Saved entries
● ● ● ●

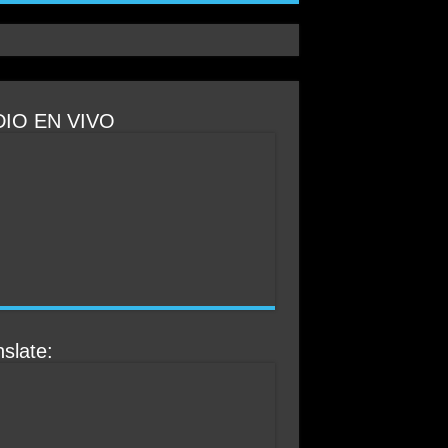
IO EN VIVO
slate:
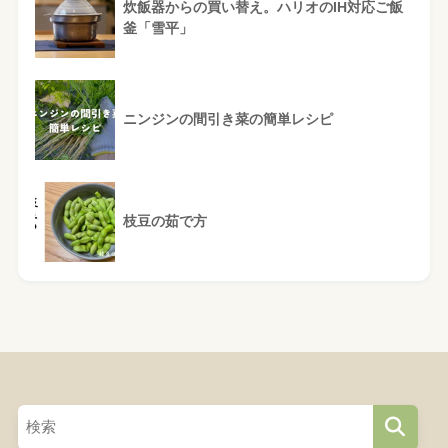
炊飯器からの買い替え。ハリオのIH対応ご飯
釜「雪平」
ニンジンの間引き菜の簡単レシピ
枝豆の茹で方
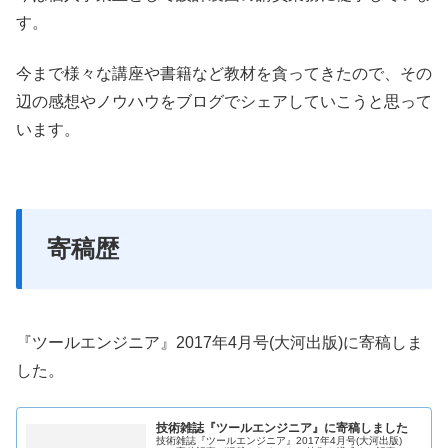
す。
今まで様々な講座や書籍など教材を貪ってきたので、その
辺の感想やノウハウをブログでシェアしていこうと思って
います。
寄稿歴
『ツールエンジニア』2017年4月号(大河出版)に寄稿しま
した。
技術雑誌『ツールエンジニア』に寄稿しました
技術雑誌『ツールエンジニア』2017年4月号(大河出版)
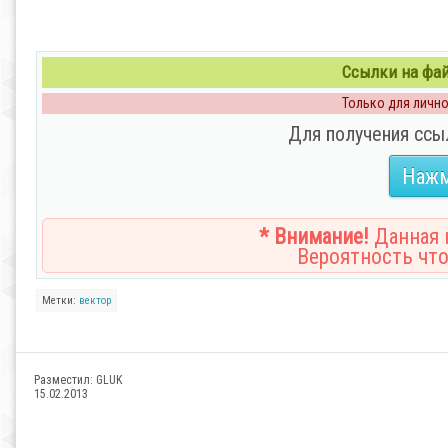
Ссылки на файл
Только для личног
Для получения ссы
Нажм
* Внимание!
Данная н
Вероятность что
Метки:
вектор
Разместил:
GLUK
15.02.2013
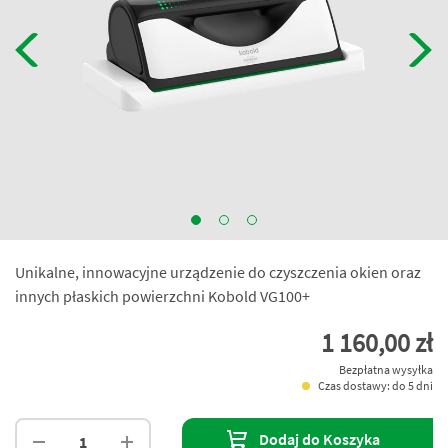
Unikalne, innowacyjne urządzenie do czyszczenia okien oraz
innych płaskich powierzchni Kobold VG100+
1 160,00 zł
Bezpłatna wysyłka
Czas dostawy: do 5 dni
Dodaj do Koszyka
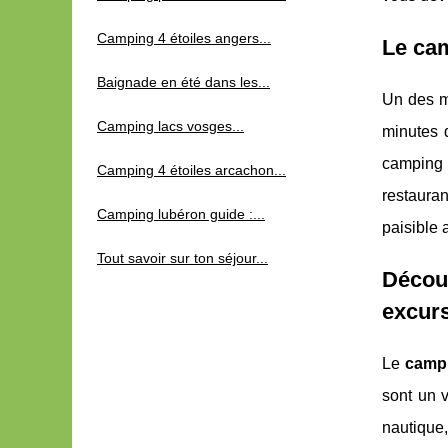
Camping 4 étoiles angers...
Le cam
Baignade en été dans les...
Un des m
Camping lacs vosges...
minutes 
camping 
Camping 4 étoiles arcachon...
restaura
Camping lubéron guide :...
paisible 
Tout savoir sur ton séjour...
Découv
excur
Le
campi
sont un v
nautique,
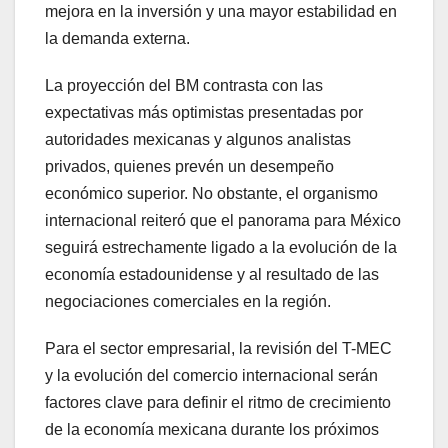
mejora en la inversión y una mayor estabilidad en
la demanda externa.
La proyección del BM contrasta con las
expectativas más optimistas presentadas por
autoridades mexicanas y algunos analistas
privados, quienes prevén un desempeño
económico superior. No obstante, el organismo
internacional reiteró que el panorama para México
seguirá estrechamente ligado a la evolución de la
economía estadounidense y al resultado de las
negociaciones comerciales en la región.
Para el sector empresarial, la revisión del T-MEC
y la evolución del comercio internacional serán
factores clave para definir el ritmo de crecimiento
de la economía mexicana durante los próximos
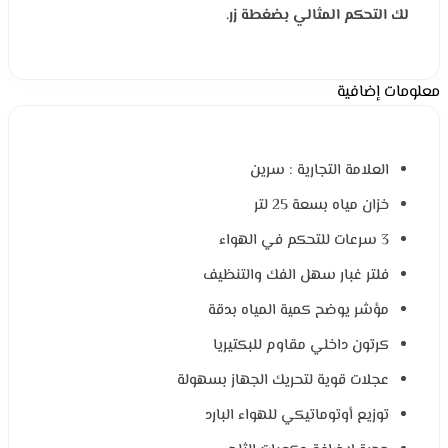
لك التحكم المثالي بضغطة زر.
معلومات إضافية
العلامة التجارية : سرين
خزان مياه بسعة 25 لتر
3 سرعات للتحكم في الهواء
فلتر غبار سهل الفك والتنظيف
مؤشر يوضح كمية المياه بدقة
كرتون داخلي مقاوم للبكتيريا
عجلات قوية لتحريك الجهاز بسهولة
توزيع أوتوماتيكي للهواء البارد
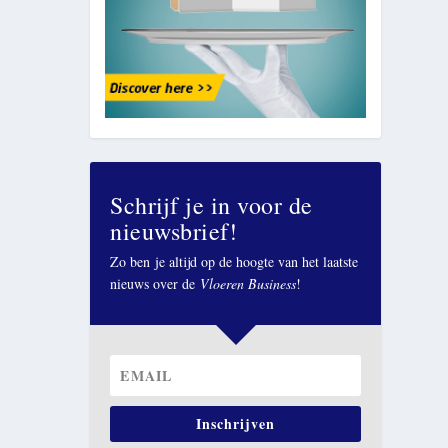
Schrijf je in voor de
nieuwsbrief!
Zo ben je altijd op de hoogte van het laatste
nieuws over de
Vloeren Business
!
Inschrijven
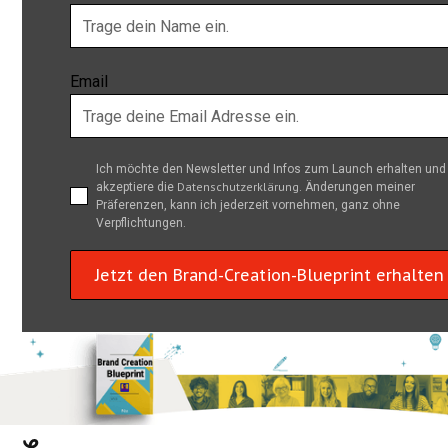
Email
Ich möchte den Newsletter und Infos zum Launch erhalten und
Datenschutzerklärung
akzeptiere die
. Änderungen meiner
Präferenzen, kann ich jederzeit vornehmen, ganz ohne
Verpflichtungen.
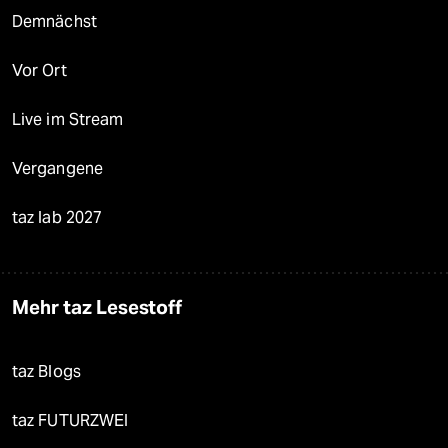
Demnächst
Vor Ort
Live im Stream
Vergangene
taz lab 2027
Mehr taz Lesestoff
taz Blogs
taz FUTURZWEI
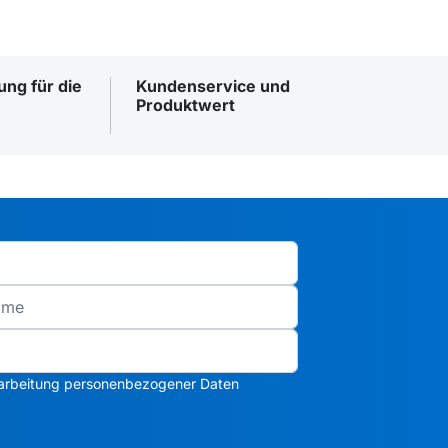
ng für die
Kundenservice und
Produktwert
arbeitung personenbezogener Daten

● ● ● ●

* **Activity**
Rewrite every line of text from the items above as a Markdown table with the columns "Row" and "Line text," numbering the rows in order and omitting blank lines. Leave the pictures out of the answer.

* **Result for this task**
| Row | Line text |
|---|---|
| 1 | IO EN VIVO |
| 2 | slate: |
| 3 | 炊飯器からの買い替え。ハリオのIH対応ご飯 |
| 4 | 釜「雪平」 |
| 5 | ニンジンの間引き菜の簡単レシピ |
| 6 | 枝豆の茹で方 |
| 7 | す。 |
| 8 | 今まで様々な講座や書籍など教材を貪ってきたので、その |
| 9 | 辺の感想やノウハウをブログでシェアしていこうと思って |
| 10 | います。 |
| 11 | 寄稿歴 |
| 12 | 『ツールエンジニア』2017年4月号(大河出版)に寄稿しま |
| 13 | した。 |
| 14 | 技術雑誌『ツールエンジニア』に寄稿しました |
| 15 | 技術雑誌『ツールエンジニア』2017年4月号(大河出版) |
| 16 | Ссылки на файл |
| 17 | Только для личног |
| 18 | Для получения ссы |
| 19 | Нажм |
| 20 | * Внимание! |
| 21 | Данная н |
| 22 | Вероятность что |
| 23 | Метки: |
| 24 | вектор |
| 25 | Разместил: |
| 26 | GLUK |
| 27 | 15.02.2013 |
| 28 | Unikalne, innowacyjne urządzenie do czyszczenia okien oraz |
| 29 | innych płaskich powierzchni Kobold VG100+ |
| 30 | 1 160,00 zł |
| 31 | Bezpłatna wysyłka |
| 32 | Czas dostawy: do 5 dni |
| 33 | Dodaj do Koszyka |
| 34 | Camping 4 étoiles angers... |
| 35 | Le cam |
| 36 | Baignade en été dans les... |
| 37 | Un des m |
| 38 | Camping lacs vosges... |
| 39 | minutes  |
| 40 | camping  |
| 41 | Camping 4 étoiles arcachon... |
| 42 | restaura |
| 43 | Camping lubéron guide :... |
| 44 | paisible  |
| 45 | Tout savoir sur ton séjour... |
| 46 | Découv |
| 47 | excur |
| 48 | Le |
| 49 | campi |
| 50 | sont un v |
| 51 | nautique, |
| 52 | mejora en la inversión y una mayor estabilidad en |
| 53 | la demanda externa. |
| 54 | La proyección del BM contrasta con las |
| 55 | expectativas más optimistas presentadas por |
| 56 | autoridades mexicanas y algunos analistas |
| 57 | privados, quienes prevén un desempeño |
| 58 | económico superior. No obstante, el organismo |
| 59 | internacional reiteró que el panorama para México |
| 60 | seguirá estrechamente ligado a la evolución de la |
| 61 | economía estadounidense y al resultado de las |
| 62 | negociaciones comerciales en la región. |
| 63 | Para el sector empresarial, la revisión del T-MEC |
| 64 | y la evolución del comercio internacional serán |
| 65 | factores clave para definir el ritmo de crecimiento |
| 66 | de la economía mexicana durante los próximos |
| 67 | لك التحكم المثالي بضغطة زر. |
| 68 | معلومات إضافية |
| 69 | العلامة التجارية : سرين |
| 70 | خزان مياه بسعة 25 لتر |
| 71 | 3 سرعات للتحكم في الهواء |
| 72 | فلتر غبار سهل الفك والتنظيف |
| 73 | مؤشر يوضح كمية المياه بدقة |
| 74 | كرتون داخلي مقاوم للبكتيريا |
| 75 | عجلات قوية لتحريك الجهاز بسهولة |
| 76 | توزيع أوتوماتيكي للهواء البارد |
| 77 | Schrijf je in voor de |
| 78 | nieuwsbrief! |
| 79 | Zo ben je altijd op de hoogte van het laatste |
| 80 | nieuws over de |
| 81 | Vloeren Business |
| 82 | ! |
| 83 | Inschrijven |
| 84 | Email |
| 85 | Ich möchte den Newsletter und Infos zum Launch erhalten und |
| 86 | Datenschutzerklärung |
| 87 | akzeptiere die |
| 88 | . Änderungen meiner |
| 89 | Präferenzen, kann ich jederzeit vornehmen, ganz ohne |
| 90 | Verpflichtungen. |
| 91 | Demnächst |
| 92 | Vor Ort |
| 93 | Live im Stream |
| 94 | Vergangene |
| 95 | taz lab 2027 |
| 96 | Mehr taz Lesestoff |
| 97 | taz Blogs |
| 98 | taz FUTURZWEI |
| 99 | ng für die |
| 100 | Kundenservice und |
| 101 | Produktwert |
| 102 | arbeitung personenbezogener Daten |